Wenn man alle regeln unseres sports zu absoluten 100 prozent befolgte, wäre er nicht mehr durchführbar, oder zumindest würde sich kein zuschauer die qual antun, sich ein spiel anzusehen. wenn alles so einfach wäre, und man ,,ja bloß die regeln befolgen müßte", dann hätte z.b. erfahrung überhaupt keinen wert für einen schiri. es gibt ja die regeln.

Natürlich muß ein schiedsrichter etwas dagegen unternehmen, wenn ein spieler wiederholt zwischendurch zum handtuch geht, vor allem dann, wenn er damit den gegner aus der fassung bringen will (ein guter schiri erkennt so etwas!). kls1812 hat es doch wunderbar berichtet: einfach die hände über die handtuchkörbe halten und dem spieler sagen, ,,nee, jetzt kein handtuch, tut mir leid.“ Beim nächsten mal ,,neee-eeein!“ beim dritten mal sollte der schiri nach der grundschulnote des spielers in mathe fragen, oder ihm auf die finger hauen.
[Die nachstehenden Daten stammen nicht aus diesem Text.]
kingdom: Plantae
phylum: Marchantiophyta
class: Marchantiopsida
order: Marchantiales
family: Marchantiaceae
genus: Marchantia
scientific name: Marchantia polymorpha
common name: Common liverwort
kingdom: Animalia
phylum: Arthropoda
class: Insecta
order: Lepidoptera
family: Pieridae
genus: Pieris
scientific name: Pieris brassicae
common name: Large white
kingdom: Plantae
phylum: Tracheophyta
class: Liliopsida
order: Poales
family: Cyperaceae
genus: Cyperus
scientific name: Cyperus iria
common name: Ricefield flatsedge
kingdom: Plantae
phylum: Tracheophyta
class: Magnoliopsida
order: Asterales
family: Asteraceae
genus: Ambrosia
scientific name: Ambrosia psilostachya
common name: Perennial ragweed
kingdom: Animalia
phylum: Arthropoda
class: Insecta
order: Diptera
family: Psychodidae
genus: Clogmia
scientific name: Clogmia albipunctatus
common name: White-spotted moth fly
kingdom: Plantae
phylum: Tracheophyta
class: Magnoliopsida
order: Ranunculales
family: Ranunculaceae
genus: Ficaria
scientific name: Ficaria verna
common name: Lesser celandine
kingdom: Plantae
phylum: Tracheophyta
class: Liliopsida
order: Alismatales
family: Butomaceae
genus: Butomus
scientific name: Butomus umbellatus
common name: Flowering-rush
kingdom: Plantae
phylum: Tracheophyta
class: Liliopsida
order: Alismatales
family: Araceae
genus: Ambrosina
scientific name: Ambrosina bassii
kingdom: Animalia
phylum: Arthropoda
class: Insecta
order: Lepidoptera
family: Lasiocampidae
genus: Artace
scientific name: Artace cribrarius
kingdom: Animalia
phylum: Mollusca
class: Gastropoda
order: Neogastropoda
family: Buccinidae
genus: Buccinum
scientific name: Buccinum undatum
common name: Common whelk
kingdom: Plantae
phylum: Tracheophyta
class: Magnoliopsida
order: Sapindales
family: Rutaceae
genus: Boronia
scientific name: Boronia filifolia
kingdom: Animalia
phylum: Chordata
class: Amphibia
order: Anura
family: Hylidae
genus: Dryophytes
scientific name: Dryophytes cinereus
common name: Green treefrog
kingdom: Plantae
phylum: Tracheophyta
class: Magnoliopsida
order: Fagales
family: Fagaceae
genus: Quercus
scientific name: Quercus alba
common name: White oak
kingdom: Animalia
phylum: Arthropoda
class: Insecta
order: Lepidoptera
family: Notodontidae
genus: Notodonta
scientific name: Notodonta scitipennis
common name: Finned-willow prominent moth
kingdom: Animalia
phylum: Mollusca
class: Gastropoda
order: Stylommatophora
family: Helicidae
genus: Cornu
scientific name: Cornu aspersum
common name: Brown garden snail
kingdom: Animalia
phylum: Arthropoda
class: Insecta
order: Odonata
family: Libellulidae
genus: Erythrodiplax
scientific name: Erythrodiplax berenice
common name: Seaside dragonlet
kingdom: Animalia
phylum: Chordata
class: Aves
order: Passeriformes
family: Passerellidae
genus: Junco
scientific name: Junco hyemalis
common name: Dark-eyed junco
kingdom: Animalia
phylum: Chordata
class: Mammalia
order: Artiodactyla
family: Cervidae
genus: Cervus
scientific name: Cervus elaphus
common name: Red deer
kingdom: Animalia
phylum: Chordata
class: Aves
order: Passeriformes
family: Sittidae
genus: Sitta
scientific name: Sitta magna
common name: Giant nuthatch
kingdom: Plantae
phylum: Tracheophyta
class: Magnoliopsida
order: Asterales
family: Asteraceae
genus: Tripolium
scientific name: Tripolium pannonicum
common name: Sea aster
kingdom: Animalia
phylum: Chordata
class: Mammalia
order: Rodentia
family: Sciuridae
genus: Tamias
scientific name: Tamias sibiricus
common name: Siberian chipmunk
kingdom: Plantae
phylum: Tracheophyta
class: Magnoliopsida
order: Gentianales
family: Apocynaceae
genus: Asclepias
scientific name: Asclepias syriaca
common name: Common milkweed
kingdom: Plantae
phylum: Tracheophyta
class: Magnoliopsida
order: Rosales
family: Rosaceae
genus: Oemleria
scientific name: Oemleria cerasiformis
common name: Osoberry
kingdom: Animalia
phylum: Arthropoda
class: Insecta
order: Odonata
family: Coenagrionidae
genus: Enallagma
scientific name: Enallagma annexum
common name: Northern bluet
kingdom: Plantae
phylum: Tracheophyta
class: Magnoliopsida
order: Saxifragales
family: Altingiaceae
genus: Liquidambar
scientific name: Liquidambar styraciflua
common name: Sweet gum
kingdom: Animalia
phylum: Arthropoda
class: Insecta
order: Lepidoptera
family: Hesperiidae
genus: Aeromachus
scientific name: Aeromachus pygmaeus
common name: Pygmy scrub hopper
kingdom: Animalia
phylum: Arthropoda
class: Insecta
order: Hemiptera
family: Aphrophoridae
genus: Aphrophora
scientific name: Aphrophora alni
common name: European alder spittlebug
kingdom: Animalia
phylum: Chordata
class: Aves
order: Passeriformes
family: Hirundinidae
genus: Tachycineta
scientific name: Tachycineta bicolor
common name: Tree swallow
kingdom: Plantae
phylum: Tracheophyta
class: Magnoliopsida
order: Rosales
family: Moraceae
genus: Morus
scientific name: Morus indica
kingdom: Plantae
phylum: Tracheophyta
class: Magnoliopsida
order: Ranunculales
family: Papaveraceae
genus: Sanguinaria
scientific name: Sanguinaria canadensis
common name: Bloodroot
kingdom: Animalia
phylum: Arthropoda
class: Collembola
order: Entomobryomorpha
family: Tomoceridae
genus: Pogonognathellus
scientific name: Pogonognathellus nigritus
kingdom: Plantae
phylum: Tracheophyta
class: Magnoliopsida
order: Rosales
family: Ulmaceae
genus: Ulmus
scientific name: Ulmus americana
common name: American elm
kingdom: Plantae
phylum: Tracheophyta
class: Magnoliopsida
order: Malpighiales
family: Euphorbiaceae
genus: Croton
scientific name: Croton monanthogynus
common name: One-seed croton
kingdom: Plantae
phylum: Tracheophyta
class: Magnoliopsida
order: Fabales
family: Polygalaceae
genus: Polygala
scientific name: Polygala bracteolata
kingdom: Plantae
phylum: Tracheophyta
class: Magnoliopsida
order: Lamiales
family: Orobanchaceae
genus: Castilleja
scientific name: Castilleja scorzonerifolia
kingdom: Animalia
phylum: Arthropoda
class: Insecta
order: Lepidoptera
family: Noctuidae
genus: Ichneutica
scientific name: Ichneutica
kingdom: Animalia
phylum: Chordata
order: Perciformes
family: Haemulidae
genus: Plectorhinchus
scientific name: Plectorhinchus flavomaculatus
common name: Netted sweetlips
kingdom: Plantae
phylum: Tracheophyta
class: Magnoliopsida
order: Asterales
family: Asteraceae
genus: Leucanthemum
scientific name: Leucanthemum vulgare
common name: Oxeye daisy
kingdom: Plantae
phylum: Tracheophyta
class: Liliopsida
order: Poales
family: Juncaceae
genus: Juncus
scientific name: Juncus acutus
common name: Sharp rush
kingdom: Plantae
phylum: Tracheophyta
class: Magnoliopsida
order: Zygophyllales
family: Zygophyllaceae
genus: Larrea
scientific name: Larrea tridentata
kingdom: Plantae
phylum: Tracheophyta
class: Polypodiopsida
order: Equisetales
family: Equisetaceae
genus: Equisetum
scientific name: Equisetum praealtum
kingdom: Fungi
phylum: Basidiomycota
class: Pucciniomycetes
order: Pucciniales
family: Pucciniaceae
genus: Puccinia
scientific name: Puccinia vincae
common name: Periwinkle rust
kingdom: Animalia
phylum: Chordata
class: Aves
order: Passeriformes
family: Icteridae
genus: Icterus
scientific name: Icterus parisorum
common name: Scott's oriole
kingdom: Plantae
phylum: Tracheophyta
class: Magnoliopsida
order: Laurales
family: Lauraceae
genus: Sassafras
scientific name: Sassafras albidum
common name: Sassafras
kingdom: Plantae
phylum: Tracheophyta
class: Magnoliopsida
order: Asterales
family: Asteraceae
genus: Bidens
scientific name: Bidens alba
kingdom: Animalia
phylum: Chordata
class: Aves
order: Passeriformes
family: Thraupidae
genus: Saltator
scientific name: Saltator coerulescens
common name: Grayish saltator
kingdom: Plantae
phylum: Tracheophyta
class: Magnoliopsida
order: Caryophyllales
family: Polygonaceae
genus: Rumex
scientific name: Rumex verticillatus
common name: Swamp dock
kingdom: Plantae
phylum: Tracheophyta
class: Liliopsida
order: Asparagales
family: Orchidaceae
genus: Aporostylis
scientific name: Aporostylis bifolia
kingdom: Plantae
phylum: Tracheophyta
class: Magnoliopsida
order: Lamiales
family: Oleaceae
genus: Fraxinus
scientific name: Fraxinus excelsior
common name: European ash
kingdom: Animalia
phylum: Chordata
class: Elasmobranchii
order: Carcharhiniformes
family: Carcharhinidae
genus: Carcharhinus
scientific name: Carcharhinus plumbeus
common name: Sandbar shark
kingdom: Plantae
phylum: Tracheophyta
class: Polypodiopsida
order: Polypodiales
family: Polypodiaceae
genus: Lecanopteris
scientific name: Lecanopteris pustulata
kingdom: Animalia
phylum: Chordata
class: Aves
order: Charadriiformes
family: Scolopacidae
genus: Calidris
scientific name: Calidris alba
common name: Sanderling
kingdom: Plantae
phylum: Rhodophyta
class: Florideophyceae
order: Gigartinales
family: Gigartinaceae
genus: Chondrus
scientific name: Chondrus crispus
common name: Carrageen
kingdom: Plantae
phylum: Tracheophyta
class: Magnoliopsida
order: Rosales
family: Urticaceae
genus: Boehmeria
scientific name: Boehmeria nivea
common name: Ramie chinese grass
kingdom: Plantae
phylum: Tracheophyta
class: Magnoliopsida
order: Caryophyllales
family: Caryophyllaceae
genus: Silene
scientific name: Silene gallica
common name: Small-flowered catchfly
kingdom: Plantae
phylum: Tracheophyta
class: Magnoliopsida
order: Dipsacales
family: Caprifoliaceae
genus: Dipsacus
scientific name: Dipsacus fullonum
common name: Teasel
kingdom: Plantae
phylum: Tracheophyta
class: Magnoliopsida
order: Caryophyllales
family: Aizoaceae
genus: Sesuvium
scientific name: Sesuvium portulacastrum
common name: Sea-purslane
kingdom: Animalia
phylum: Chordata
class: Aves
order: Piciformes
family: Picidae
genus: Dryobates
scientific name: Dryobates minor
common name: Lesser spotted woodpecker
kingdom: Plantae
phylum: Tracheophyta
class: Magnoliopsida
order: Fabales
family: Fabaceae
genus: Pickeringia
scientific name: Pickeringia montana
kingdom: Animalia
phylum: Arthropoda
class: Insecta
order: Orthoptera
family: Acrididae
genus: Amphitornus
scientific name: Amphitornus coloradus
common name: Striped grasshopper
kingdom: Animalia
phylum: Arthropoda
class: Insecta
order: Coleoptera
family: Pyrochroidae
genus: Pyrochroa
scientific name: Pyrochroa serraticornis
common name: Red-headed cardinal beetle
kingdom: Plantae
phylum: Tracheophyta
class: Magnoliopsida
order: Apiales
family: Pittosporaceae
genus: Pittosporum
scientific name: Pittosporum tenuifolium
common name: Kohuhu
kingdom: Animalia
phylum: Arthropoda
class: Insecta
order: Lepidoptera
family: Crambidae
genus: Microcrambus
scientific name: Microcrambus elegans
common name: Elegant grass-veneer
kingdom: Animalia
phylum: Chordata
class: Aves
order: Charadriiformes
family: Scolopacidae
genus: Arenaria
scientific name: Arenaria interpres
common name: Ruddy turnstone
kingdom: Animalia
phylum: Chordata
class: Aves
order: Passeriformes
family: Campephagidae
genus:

Erst danach würde ich eine karte zücken.
Scherz beiseite. Keine ahnung wie ich reagieren würde, aber bitteschön, lasst uns doch nicht immer diese behämmerten fragen stellen – wann soll ein schiri wie die regeln befolgen. Wir suchen nach regeln für regeln, das is tineff. Es gibt regeln, und die schiris sollten sie kennen. Vor allem sollten sie aber – wie ich schon sagte – erfahrung im umgang mit den (profi-)sportlern haben. Die unparteiischen werden doch völlig hilflos, wenn sie sich nur immer an das starre regelgerüst halten sollen und kein bisschen nach eigenem ermessen handeln dürfen. Und ich plädiere hier nicht generell für eine ,,laxe“ handhabung der regeln. Die aufschlagregel sollte meiner meinung nach z.b. strenger befolgt werden, weil es eben eine bedeutende regel ist, da sie das spiel direkt beinflußt, es quasi überhaupt erst möglich, bzw. nicht möglich macht. Deswegen halte ich ja auch eine unterscheidung zwischen wichtigen und unwichtigen regeln für so bedeutsam. Und jetzt fragt nicht wieder: und wer entscheidet welche regel wichtig ist und welche nicht ???? keiner!!!! Und es gibt auch keine regel dafür! Jede schiri sollte das situationsbedingt individuell entscheiden, da er ja über fingerspitzengefühl und intuition verfügt.
die gelb-rote karte gegen ma wenge war im übrigen absolut regelgerecht, so steht es in den regeln. Aber wie gesagt, man hätte die situation anders bereinigen können, bzw. es erst überhaupt nicht dazu kommen lassen müssen.